I read for example in this answer: Does the performance of GBM methods profit from feature scaling?
that scaling doesn´t affect the performance of any tree-based method, not for lightgbm,xgboost,catboost or even decision tree.
When i do feature scaling and compare the rmse of a xgboost model without and with minmax scaling, i got a better rmse value with feature scaling. Here is the code:
from sklearn.preprocessing import MinMaxScaler
from sklearn.model_selection import train_test_split
from sklearn.metrics import mean_squared_error as MSE
import math
from math import sqrt
import pandas as pd
import numpy as np
from xgboost import XGBRegressor
import xgboost as xgb
data = pd.read_excel(r'C:...path.xlsx')
X = data.drop(['colA'], axis=1)
y = data['colA']
scaler = MinMaxScaler()
scaler.fit(X)
minmax_scaled_X = scaler.transform(X)
minmax_scaled_X
y = np.array(y).reshape(-1, 1)
scaler.fit(y)
minmax_scaled_y = scaler.transform(y)
from sklearn.model_selection import train_test_split
xtrain, xtest, ytrain, ytest = train_test_split(minmax_scaled_X, minmax_scaled_y, test_size =0.3, random_state=0, shuffle=True)

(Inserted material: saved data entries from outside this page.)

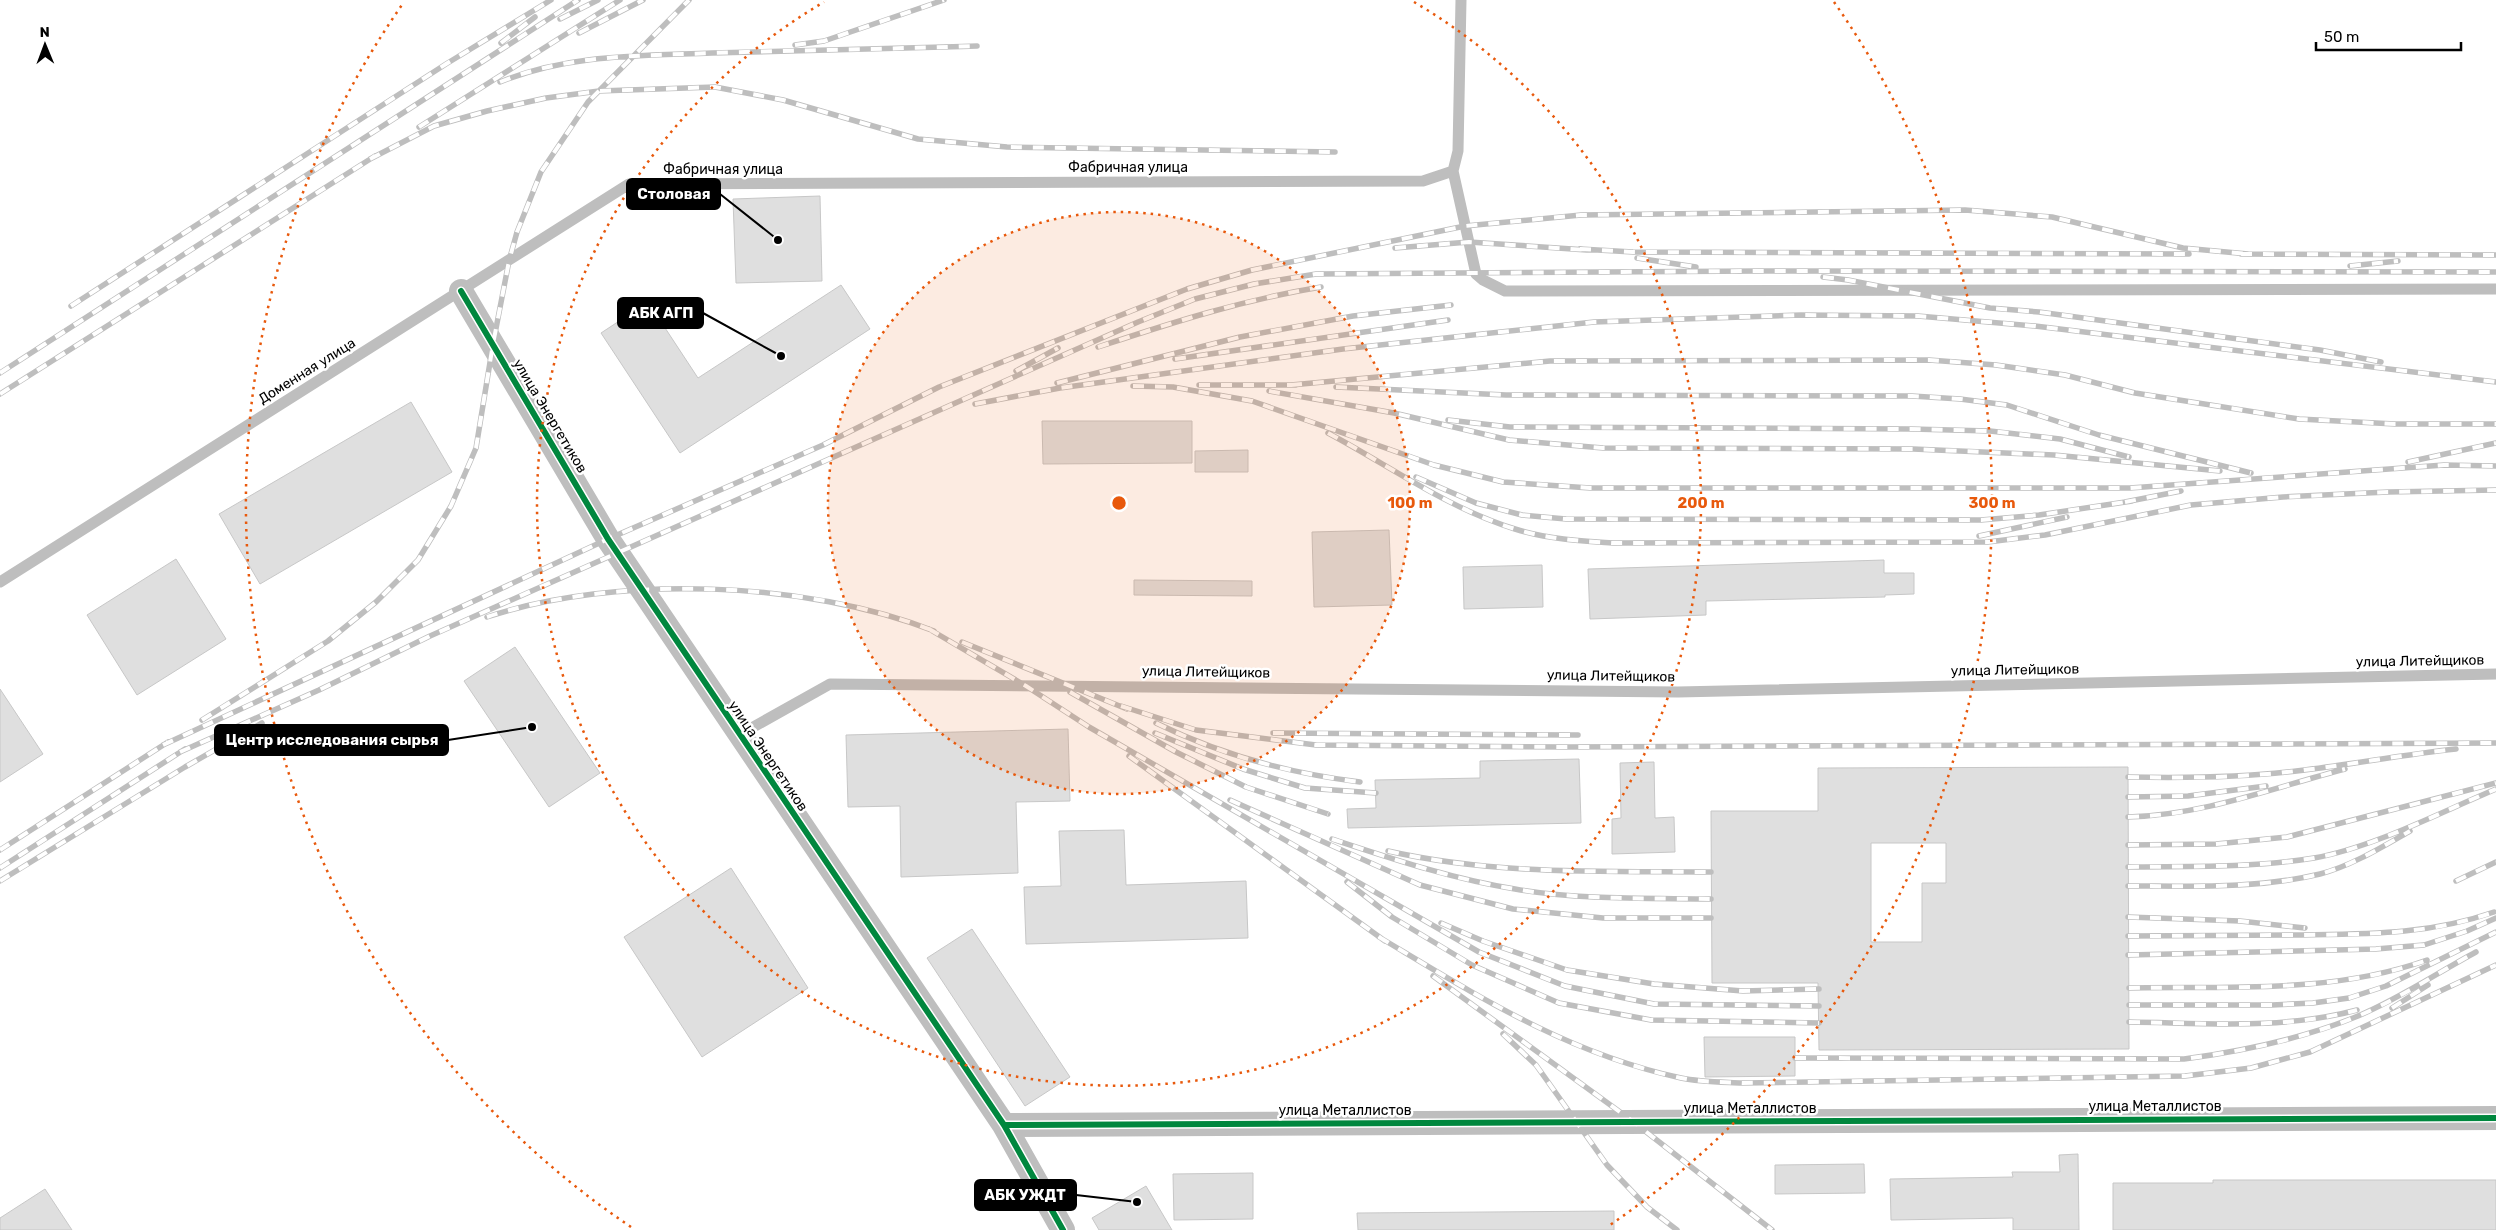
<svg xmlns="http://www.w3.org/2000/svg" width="2496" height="1230" font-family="Rubik,sans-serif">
	<rect width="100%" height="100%" fill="#fff"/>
	<path fill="#dfdfdf" stroke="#c7c7c7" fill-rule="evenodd" d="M820,196L822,281L736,283L733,199Z
		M841,285L870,329L680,453L601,333L648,302L698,378Z
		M411,402L452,472L260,584L219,514Z
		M1042,421H1192V463L1043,464Z
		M1248,450V472H1195V451Z
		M1389,530L1392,605L1314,607L1312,532Z
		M176,559L226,639L137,695L87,615Z
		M1884,560V573H1914V594L1885,595V597L1706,601V615L1590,619L1588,569Z
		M1542,565L1543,607L1464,609L1463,567Z
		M1134,580L1252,581V596L1134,595Z
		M515,647L600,773L549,807L464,681Z
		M0,689L43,754L0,782Z
		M1068,729L1070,801L1016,802L1018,873L901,877L900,806L848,807L846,735Z
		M1579,759L1581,823L1348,828L1347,809L1376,808L1375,780L1480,778V761Z
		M1654,762L1655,818L1674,817L1675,852L1612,854V819L1621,818L1620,763Z
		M2128,767L2129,1049L1819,1050L1818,983H1712L1711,811H1818V768ZM1871,843H1946V883H1922V942H1871Z
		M1124,830L1126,885L1246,881L1248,938L1026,944L1024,887L1061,886L1059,831Z
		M731,868L808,988L702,1057L624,937Z
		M972,929L1070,1077L1025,1106L927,958Z
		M1704,1037H1795V1076L1705,1077Z
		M2078,1154L2079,1230H2013V1218L1891,1220L1890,1179L2013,1177L2012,1172H2060L2059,1155Z
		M1864,1164L1865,1193L1775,1194V1165Z
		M1253,1173V1219L1174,1220L1173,1174Z
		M2213,1180H2496V1230H2113V1183H2213Z
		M1146,1186L1172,1230H1099L1092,1218Z
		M45,1189L72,1230H0V1218Z
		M1614,1211V1230H1358L1357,1213Z"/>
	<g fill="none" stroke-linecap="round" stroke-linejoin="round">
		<path stroke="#bebebe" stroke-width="11" d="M1453,171L1476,274L1483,280L1505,291L2496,289
			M0,582L629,184L1423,181L1453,171L1458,151L1461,0
			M739,735L830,684L1678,692L2496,674"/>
		<path stroke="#bebebe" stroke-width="24" d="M461,291L608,539L1004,1125L1063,1230
			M1004,1125L2496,1118"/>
		<defs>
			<path id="rail" d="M560,19L598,0
				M579,33L643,0
				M501,43L535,17
				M795,45L824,41L944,0
				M500,82C569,54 639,56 712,53C801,50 889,49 977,46
				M419,127L620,0
				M370,159L434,126L487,111L546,98L599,91L715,87L783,100L918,139L1007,147L1335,152
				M1395,248L1469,242L1587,250
				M1580,249L1633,252L2189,254
				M2241,254L2496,255
				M1637,258L1696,267
				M2350,266L2398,261
				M1823,277L1848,280L1990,308L2039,312L2320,350L2381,362
				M71,306L446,64L551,0
				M1098,347C1174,322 1242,300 1321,287
				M1175,359L1448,320
				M1016,371L1058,348
				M0,373L578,0
				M1057,383L1240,337L1353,316L1451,305
				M1199,385H1296
				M1291,385L1550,361L1929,360L1996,365L2065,375L2135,393L2299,419L2395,424H2496
				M1133,386L1173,387L1252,401L1434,465L1503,482L1590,488H2130L2444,465L2496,466
				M1336,387L1506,395L1912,396L1960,399L2007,405L2099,435L2251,473
				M1269,391L1394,413L1509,440L1603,448L1913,449L2054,455L2220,471
				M0,394L375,156
				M975,404L1060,388L1343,349L1594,322L1801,315L1918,316L2035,326L2496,382
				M1448,420L1510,427L1911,429L1990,431L2060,439L2129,457
				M1328,433C1390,466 1447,508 1515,529C1547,539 1580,541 1613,543L1988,542L2045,535L2191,505L2283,497L2388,492L2496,490
				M2408,462L2496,443
				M1416,477L1476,503L1522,515L1566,519L1981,520L2039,515L2132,501
				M2125,502L2181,491
				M1979,536L2067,517
				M487,617C616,574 808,581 934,631
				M929,629L1026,686L1089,727L1479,952L1565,986L1654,1004L1819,1006
				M962,642L1127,709
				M1070,692L1176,752L1246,787L1328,814
				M1121,706L1196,730L1316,745L1565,747L2496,743
				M202,720L328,641L376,602L418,560L451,506L476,448L493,344L509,261L517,232L541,172L588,102L689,0
				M1156,723C1221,755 1288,773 1360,782
				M1155,733L1243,769L1305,788L1376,793
				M1273,733L1578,735
				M163,745L608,539L823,445L939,387L1187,289L1252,270L1465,226L1581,215L1965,210L2052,217L2183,248L2248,254
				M180,752L319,690L430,636L1138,322L1195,299L1254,284L1316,274L1760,271L2496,272
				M1129,756L1385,941
				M2128,777C2181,778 2234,778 2287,772C2344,766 2399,755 2456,749
				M2128,797L2188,796L2266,786
				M1230,800L1420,885L1513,909L1603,918H1711
				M2128,817C2204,815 2272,788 2345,769
				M1332,839C1393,859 1452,879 1515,889C1577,900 1648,898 1711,899
				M2128,845L2216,844L2287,837L2496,783
				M0,850L168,742
				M1388,851C1494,875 1603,871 1711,872
				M2128,867C2190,866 2253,868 2314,858C2372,848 2441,812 2496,789
				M0,868L185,749
				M0,881L185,767L262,723
				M2456,881L2496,862
				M1347,882L1392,917L1472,965L1559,1003L1651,1020L1819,1023
				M2128,886C2192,886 2257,889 2320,874C2351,866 2382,847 2410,831
				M2128,917L2240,921L2305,928
				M1441,923L1483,941L1567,970L1654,984L1743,991L1819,989
				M2128,936C2185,936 2242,935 2299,935C2367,934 2428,935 2494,912
				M1379,937C1478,996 1566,1053 1681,1078C1700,1082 1722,1082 1742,1083L2185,1076L2251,1068L2310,1052L2496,965
				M2128,955L2376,949L2424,945L2467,931L2496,918
				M1433,976L1631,1120L1772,1230
				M2129,988C2228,986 2332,994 2427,960
				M2129,1005H2272L2313,1003L2349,998L2386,986L2496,932
				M2392,1008L2428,985
				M2129,1022C2206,1023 2282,1030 2357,1010
				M1503,1034L1536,1065L1607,1165L1647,1207L1677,1230
				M1795,1058L2184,1059C2244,1051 2302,1039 2358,1016C2399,999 2437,973 2476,952"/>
		</defs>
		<use href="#rail" stroke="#bebebe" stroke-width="5.5"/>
		<use href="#rail" stroke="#fff" stroke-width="4" stroke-dasharray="11" stroke-linecap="butt"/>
		<defs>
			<path id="cycleway" d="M461,291L608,539L1004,1125L1063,1230
				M1004,1125L2496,1118"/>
		</defs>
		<use href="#cycleway" stroke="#fff" stroke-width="9"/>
		<use href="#cycleway" stroke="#00873e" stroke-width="6"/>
	</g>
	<circle cx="1119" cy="503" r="291" fill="#e8590c" fill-opacity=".12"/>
	<g fill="none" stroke="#e8590c" stroke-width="2.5" stroke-dasharray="2.5 5">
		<circle cx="1119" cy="503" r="291"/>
		<path d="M1414 2A582 582 0 1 1 824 2"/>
		<path d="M631 1227A873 873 0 0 1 404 2M1834 2A873 873 0 0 1 1607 1227"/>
	</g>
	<g text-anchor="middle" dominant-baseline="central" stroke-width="5" stroke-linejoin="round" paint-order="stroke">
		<g font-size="14" fill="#000" stroke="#fff">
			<text x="1128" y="167">Фабричная улица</text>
			<text x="723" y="169">Фабричная улица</text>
			<text transform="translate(307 371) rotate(-32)">Доменная улица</text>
			<text transform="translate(550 416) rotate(59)">улица Энергетиков</text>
			<text transform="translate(2420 661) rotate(-1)">улица Литейщиков</text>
			<text transform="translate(2015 670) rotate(-1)">улица Литейщиков</text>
			<text transform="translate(1206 672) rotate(1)">улица Литейщиков</text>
			<text transform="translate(1611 676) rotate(1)">улица Литейщиков</text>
			<text transform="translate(768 756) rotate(56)">улица Энергетиков</text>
			<text x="2155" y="1106">улица Металлистов</text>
			<text x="1750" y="1108">улица Металлистов</text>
			<text x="1345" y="1110">улица Металлистов</text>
		</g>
	</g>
	<circle cx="1119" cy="503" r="8" fill="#e8590c" stroke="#fff" stroke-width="2.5"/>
	<g font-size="15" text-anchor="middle" font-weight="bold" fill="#e8590c" stroke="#fff" stroke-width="5" stroke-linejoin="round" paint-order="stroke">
		<text x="1410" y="508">100 m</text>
		<text x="1701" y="508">200 m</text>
		<text x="1992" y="508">300 m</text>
	</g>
	<path fill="none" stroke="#000" stroke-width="2" d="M778 240L720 194M781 356L703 313M532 727L448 740M1137 1202L1076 1195"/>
	<g fill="#000" stroke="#fff" stroke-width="2">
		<circle cx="778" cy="240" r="5"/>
		<circle cx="781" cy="356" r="5"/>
		<circle cx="532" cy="727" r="5"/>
		<circle cx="1137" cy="1202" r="5"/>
	</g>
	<g fill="#000" stroke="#000" stroke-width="2">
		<rect x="627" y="179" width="93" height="30" rx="5"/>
		<rect x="618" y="298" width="85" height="30" rx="5"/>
		<rect x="215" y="725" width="233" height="30" rx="5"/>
		<rect x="975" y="1180" width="101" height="30" rx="5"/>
	</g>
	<g font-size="15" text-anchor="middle" font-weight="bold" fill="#fff">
		<text x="674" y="199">Столовая</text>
		<text x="661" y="318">АБК АГП</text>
		<text x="332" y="745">Центр исследования сырья</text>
		<text x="1025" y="1200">АБК УЖДТ</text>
	</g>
	<g transform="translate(45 45) rotate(359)" stroke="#ffffff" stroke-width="4" paint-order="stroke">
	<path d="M0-4L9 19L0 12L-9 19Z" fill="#000000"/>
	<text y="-8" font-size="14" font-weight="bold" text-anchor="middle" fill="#000000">N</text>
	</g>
	<path d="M2316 42v8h145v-8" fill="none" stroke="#000000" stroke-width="2.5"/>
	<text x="2324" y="42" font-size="15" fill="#000000" stroke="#ffffff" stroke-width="4" paint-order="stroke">50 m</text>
</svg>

xg_reg = xgb.XGBRegressor(objective ='reg:squarederror', colsample_bytree = 0.7, learning_rate = 0.05,
max_depth = 8, min_child_weight = 4, n_estimators = 600, subsample = 0.7)
xg_reg.fit(xtrain,ytrain)
preds = xg_reg.predict(xtest)
rmse = sqrt(MSE(ytest, preds))
print(rmse)
the result with min max scaling is 0.003, while the rmse without is about 3.8. I did the same with simple decision tree and got always a better result with minmax scaling.
Where is my mistake? In other posts like the link above, answers are about that it is not good to scale when using trees. Can I say, that min max scaling does have a positive effect on the rmse on my data?